Christian Kahle, 28.09.2021 13:25 Uhr 21 Kommentare
Das Leben des Wikileaks-Gründers Julian Assange hing bereits während seines Exils in der ecuadorianischen Botschaft am seidenen Faden. Die Ermordung wurde in der Regierung Donald Trumps sehr konkret diskutiert, wie jetzt bekannt wurde. Alles begann damit, dass im Jahr 2017 - Assange hielt sich zu diesem Zeitpunkt bereits seit fünf Jahren in der Botschaft auf - beim US-Geheimdienst CIA verschiedene Pläne für eine Entführung diskutiert wurden. Wie aus einem Bericht, der auf Yahoo News veröffentlicht wurde, hervorgeht, berichten Insider von hitzigen Debatten darüber, unter welchen Voraussetzungen man eine solche Operation legal hinbekommen würde und wie praktikabel die Durchführung sei.

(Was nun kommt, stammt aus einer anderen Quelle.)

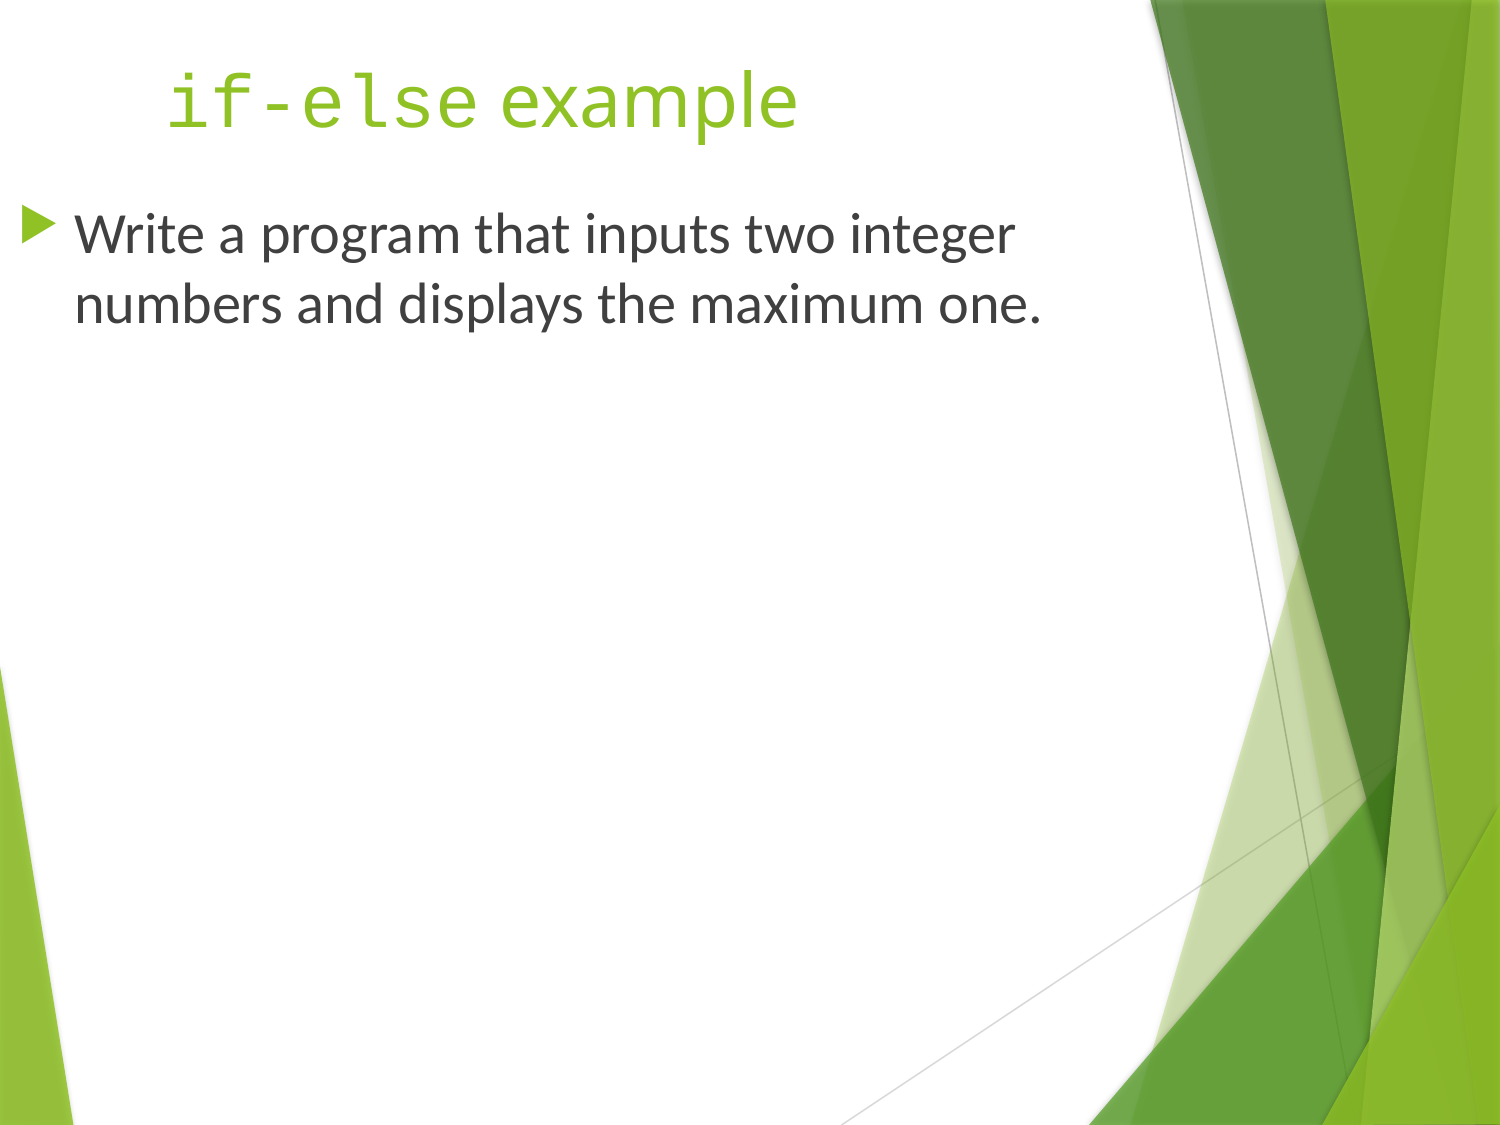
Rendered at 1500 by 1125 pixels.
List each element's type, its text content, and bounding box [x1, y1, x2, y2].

title if-else example [150, 45, 1425, 175]
list Write a program that inputs two integer numbers and displays the maximum one. [2, 187, 1200, 825]
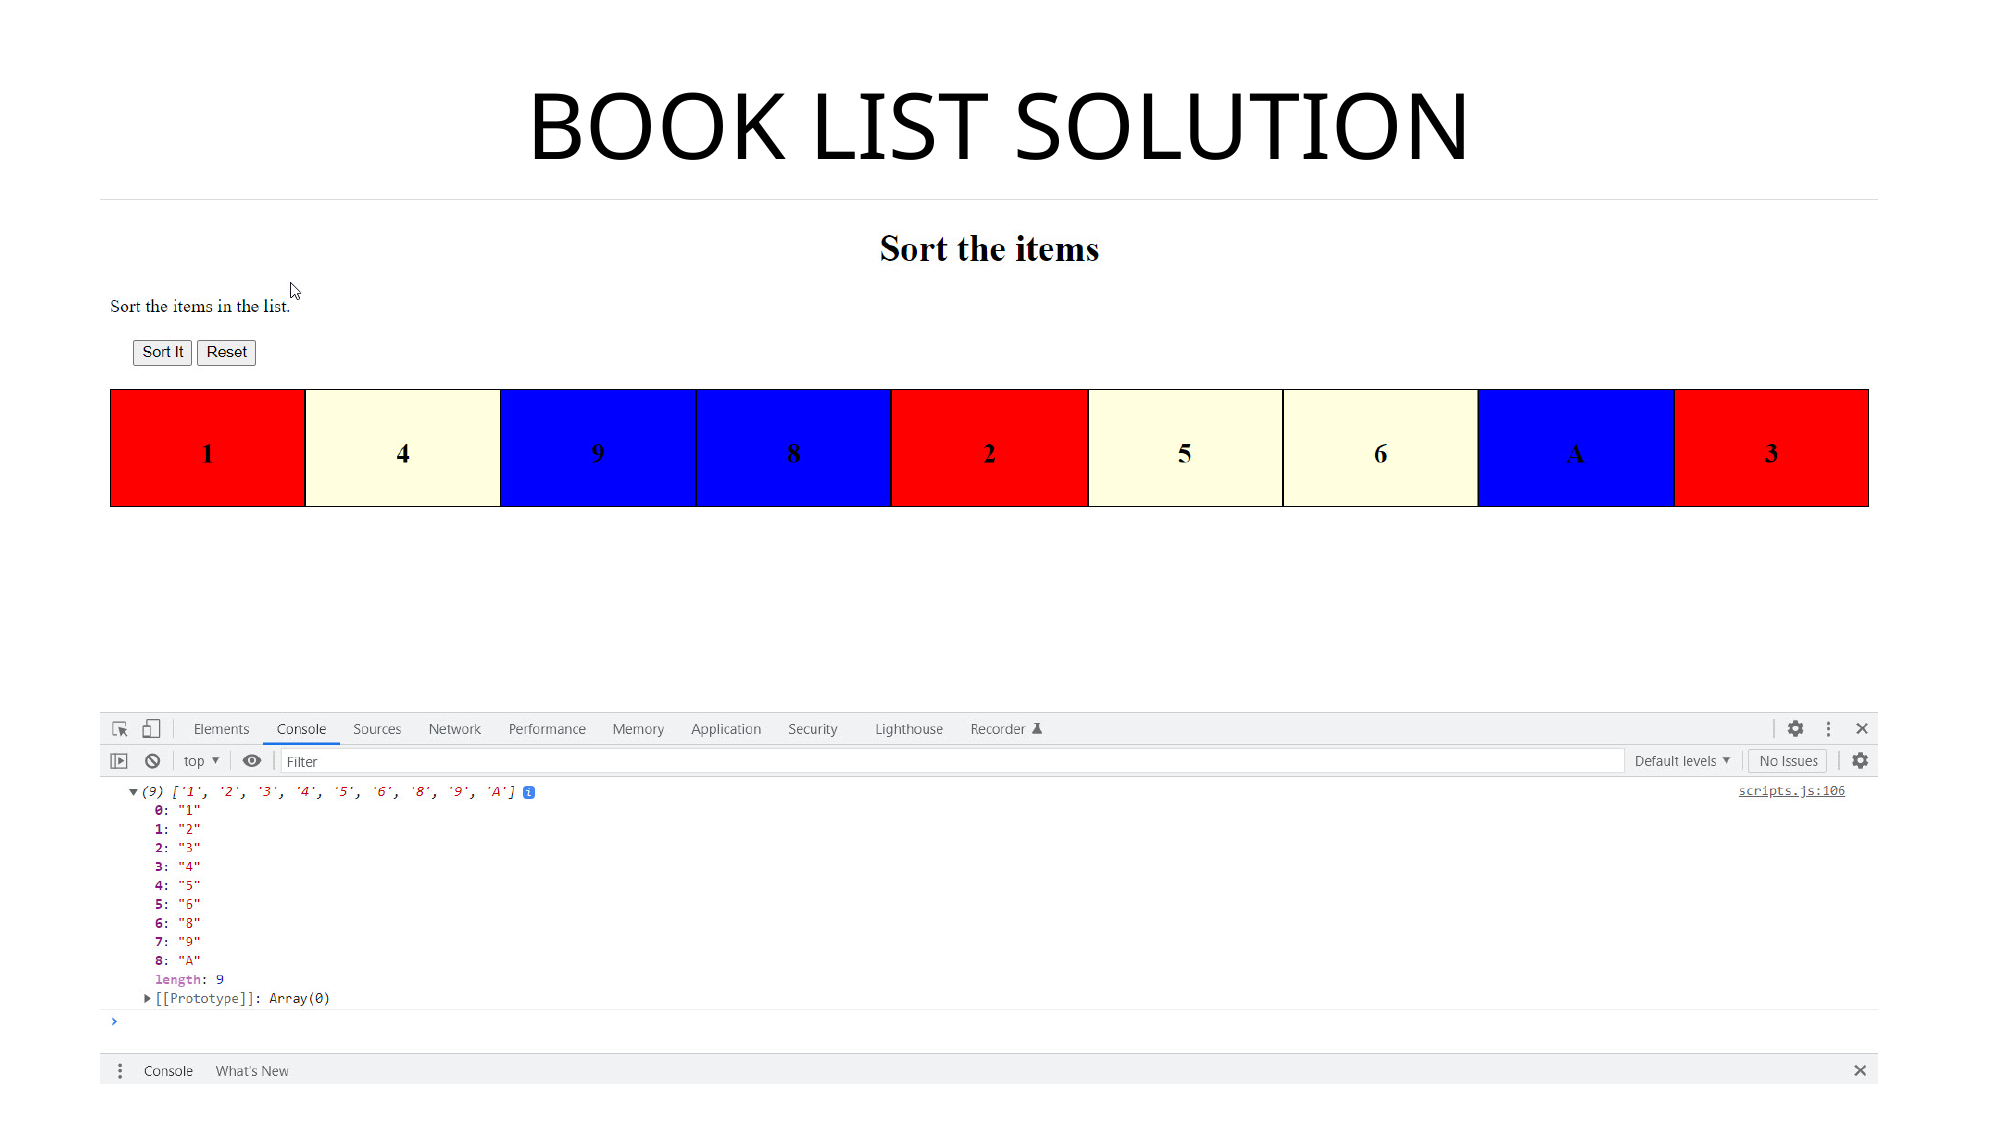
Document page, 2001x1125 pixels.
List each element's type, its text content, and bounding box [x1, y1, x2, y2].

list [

Im Zuge dessen wurde von einigen hochrangigen Vertretern der CIA und auch der Trump-Regierung die Tötung Assanges ins Spiel gebracht. Und das war keineswegs nur ein oberflächliches "Eigentlich müsste man". Auf höchster Regierungsebene beschäftigte man sich mit konkreten Entwürfen für eine entsprechende Operation. "Es sah aus, als gäbe es keine Grenzen", wird ein ehemaliger Geheimdienst-Mitarbeiter zitiert.

Auslöser war Vault 7

Assange war den Verantwortlichen in den USA ohnehin schon lange ein Dorn im Auge. Dann aber kam es auf Wikileaks zur "Vault 7"-Veröffentlichung. Die CIA hatte damit den größten Fall von Datenverlust in ihrer Geschichte zu erleben. Unter anderem wurden hierbei zahlreiche Hacking-Werkzeuge, die dem Geheimdienst zur Verfügung standen, öffentlich. "Sie wollten Blut sehen", hieß es mit Bezug auf die Lage in den genannten Kreisen.

Monatelang wurden verschiedene Beteiligte am Wikileaks-Projekt daraufhin überwacht. Auch Assange sei quasi komplett in Ton und Bild beobachtet worden. All dies erfolgte unter ausdrücklicher Weisung Mike Pompeos, dem von Trump installierten CIA-Chef. Warum letztlich nichts passierte, bleibt derweil unklar. Der fragliche Bericht stützt sich dabei auf Aussagen von über 30 Mitarbeitern von Regierung und Geheimdienst. Über die Veröffentlichung freut sich insbesondere der Anwalt Barry Pollack, der den Wikileaks-Gründer im britischen Auslieferungsprozess vertritt. Er hofft, dass insbesondere die Aussagen über die Planungen zur Ermordung Assanges dazu führen werden, dass der Wikileaks-Gründer von Großbritannien nicht an die USA ausgeliefert wird.